Library for Linux command-line clients

[Mortal]

I have a FIDO U2F USB key (Feitian ePass FIDO, USB 096e:085a) and I would like to pursue the following stack:

1. Server running node-ts and @simplewebauthn/server
2. Web frontend built in TypeScript using @simplewebauthn/browser for user registration
3. Command-line client built in node-ts that can use a USB key registered in step 2 to authenticate against the server from step 1

I already have a tiny proof of concept for step 1 and 2 running, but I'm a bit stumped as to step 3. I know it's possible to use my FIDO key with pam_u2f - I have it configured for sudo on my local machine, requiring me to go through an attestation flow to store a public key somewhere in /etc. I also know it's possible to use my FIDO key in the browser, as my tiny proof of concept demonstrates.

Does there already exist some kind of node-ts client library for interfacing with FIDO U2F USB keys and servers running @simplewebauthn/server?

[MasterKale]

I'm not aware of any Node libraries that would help you communicate with security keys over USB. One way that comes to mind is to use Node's node:child_process package to shell out to a CTAP2 library like Yubico's python-fido2. It's kinda cursed but that's the cleanest way that comes to mind short of writing your own JS CTAP2 library 😬

[Mortal]

Thanks for the reply. I managed to make a tiny proof of concept Python program using python-fido2 that can call my node-ts+simplewebauthn server. My next goal is to reduce the PoC to using @github/webauthn-json instead of @simplewebauthn/server, but I guess that is outside the scope of this repo :-) Here's my PoC repo

[MasterKale]

I'm curious how you're going to handle response verification if you don't use @simplewebauthn/server. afaik @github/webauthn-json only abstracts client-side WebAuthn API calls, but doesn't do anything to check the response for validity. Will you roll your own verification logic?

• **EXPLORE THE MATERIAL**
(a) Shorten the paragraph in the thread that begins "I already have a tiny proof of concept" and keep its main facts.
(b) Reproduce word for word the passage of the thread starting with "I already have" and going on through "of concept demonstrates.".
The data after this have no connection to the thread.

• **RECORD EXTRACTS**
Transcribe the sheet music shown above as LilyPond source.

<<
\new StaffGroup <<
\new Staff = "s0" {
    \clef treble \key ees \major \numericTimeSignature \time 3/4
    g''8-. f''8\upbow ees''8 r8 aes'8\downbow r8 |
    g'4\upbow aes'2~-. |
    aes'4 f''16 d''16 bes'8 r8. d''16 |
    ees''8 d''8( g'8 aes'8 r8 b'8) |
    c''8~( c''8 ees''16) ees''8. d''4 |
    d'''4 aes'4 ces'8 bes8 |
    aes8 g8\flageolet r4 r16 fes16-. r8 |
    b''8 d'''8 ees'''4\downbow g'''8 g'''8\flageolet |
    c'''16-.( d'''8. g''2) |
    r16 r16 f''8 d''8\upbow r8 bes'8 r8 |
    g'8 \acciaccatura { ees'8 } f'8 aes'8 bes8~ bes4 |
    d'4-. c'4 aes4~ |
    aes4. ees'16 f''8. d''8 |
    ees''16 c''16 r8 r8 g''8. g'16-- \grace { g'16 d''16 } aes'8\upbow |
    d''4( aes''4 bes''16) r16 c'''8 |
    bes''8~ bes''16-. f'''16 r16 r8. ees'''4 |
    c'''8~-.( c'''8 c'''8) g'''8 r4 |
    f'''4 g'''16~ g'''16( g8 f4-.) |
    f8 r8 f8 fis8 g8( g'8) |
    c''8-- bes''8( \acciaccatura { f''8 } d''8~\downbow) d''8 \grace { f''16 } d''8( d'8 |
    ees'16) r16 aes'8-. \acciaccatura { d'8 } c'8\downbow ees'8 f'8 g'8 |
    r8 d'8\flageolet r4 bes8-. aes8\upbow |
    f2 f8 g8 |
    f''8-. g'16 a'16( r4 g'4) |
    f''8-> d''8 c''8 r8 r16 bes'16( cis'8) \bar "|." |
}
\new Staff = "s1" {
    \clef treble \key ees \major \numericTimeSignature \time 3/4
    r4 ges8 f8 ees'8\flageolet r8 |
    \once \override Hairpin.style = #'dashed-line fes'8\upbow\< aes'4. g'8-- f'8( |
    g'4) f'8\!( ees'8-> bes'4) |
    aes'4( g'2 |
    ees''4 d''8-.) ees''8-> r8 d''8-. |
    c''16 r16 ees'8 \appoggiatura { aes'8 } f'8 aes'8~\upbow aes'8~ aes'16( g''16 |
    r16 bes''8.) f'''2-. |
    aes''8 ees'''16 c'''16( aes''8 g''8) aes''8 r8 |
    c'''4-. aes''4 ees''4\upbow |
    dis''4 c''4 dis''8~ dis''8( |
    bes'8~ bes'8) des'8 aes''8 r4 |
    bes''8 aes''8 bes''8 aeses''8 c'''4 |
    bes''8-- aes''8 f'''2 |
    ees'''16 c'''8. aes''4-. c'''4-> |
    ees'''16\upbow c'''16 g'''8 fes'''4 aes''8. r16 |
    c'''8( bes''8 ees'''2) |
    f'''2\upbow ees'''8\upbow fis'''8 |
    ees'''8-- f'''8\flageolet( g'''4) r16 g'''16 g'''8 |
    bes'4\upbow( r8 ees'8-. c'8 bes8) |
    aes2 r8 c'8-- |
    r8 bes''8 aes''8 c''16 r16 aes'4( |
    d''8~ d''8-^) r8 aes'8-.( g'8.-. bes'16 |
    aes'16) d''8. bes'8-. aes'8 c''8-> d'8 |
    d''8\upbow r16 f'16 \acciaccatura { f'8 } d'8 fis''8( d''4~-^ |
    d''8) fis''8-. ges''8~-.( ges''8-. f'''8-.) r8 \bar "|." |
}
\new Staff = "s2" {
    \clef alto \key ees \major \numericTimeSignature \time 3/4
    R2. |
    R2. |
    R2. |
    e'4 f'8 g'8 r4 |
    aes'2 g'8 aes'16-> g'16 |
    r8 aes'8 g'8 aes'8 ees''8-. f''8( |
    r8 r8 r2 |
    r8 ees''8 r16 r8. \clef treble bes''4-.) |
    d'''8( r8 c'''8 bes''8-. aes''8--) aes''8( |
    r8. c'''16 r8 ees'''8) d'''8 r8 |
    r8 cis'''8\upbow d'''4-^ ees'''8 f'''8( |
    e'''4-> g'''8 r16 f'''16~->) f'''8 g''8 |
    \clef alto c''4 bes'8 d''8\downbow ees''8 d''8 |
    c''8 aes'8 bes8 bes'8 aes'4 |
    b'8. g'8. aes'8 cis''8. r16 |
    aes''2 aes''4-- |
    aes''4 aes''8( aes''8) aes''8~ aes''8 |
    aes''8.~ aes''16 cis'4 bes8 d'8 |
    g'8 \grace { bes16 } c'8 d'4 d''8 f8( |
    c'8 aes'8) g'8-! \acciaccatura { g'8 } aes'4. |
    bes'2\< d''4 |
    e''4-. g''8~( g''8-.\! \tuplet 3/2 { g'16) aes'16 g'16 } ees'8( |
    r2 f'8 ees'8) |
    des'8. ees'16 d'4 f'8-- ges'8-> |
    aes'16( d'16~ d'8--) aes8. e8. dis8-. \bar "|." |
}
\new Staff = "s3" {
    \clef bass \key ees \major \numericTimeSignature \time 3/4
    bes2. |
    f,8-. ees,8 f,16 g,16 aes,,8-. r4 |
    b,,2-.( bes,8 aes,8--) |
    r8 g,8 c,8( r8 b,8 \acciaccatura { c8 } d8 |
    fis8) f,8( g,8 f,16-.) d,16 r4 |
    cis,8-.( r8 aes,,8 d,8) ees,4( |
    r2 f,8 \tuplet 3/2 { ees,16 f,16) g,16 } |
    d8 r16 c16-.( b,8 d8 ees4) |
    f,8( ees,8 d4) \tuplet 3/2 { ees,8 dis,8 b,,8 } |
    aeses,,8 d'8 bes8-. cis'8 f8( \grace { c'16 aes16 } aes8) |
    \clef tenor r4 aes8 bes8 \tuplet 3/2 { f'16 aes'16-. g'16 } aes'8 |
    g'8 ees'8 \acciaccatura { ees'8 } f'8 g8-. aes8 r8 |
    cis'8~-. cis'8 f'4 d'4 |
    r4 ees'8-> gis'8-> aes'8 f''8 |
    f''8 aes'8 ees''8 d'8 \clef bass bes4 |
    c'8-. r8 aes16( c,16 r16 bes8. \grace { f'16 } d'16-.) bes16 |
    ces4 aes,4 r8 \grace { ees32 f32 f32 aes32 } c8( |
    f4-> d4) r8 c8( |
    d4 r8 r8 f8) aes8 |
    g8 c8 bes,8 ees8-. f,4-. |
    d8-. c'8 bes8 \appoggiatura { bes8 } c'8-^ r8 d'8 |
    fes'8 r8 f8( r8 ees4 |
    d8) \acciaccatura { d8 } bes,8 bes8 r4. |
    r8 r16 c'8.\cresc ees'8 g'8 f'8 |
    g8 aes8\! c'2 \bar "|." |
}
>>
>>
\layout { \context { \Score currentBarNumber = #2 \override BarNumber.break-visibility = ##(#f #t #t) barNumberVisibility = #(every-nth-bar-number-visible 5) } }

• **TASK SOLUTIONS**
(a) The poster has a small working proof of concept for steps 1 and 2 but is stuck on step 3. The FIDO key already works with pam_u2f, set up for sudo on the local machine through an attestation flow that stored a public key somewhere in /etc. It also works in the browser, as the proof of concept shows.

(b)
I already have a tiny proof of concept for step 1 and 2 running, but I'm a bit stumped as to step 3. I know it's possible to use my FIDO key with pam_u2f - I have it configured for sudo on my local machine, requiring me to go through an attestation flow to store a public key somewhere in /etc. I also know it's possible to use my FIDO key in the browser, as my tiny proof of concept demonstrates.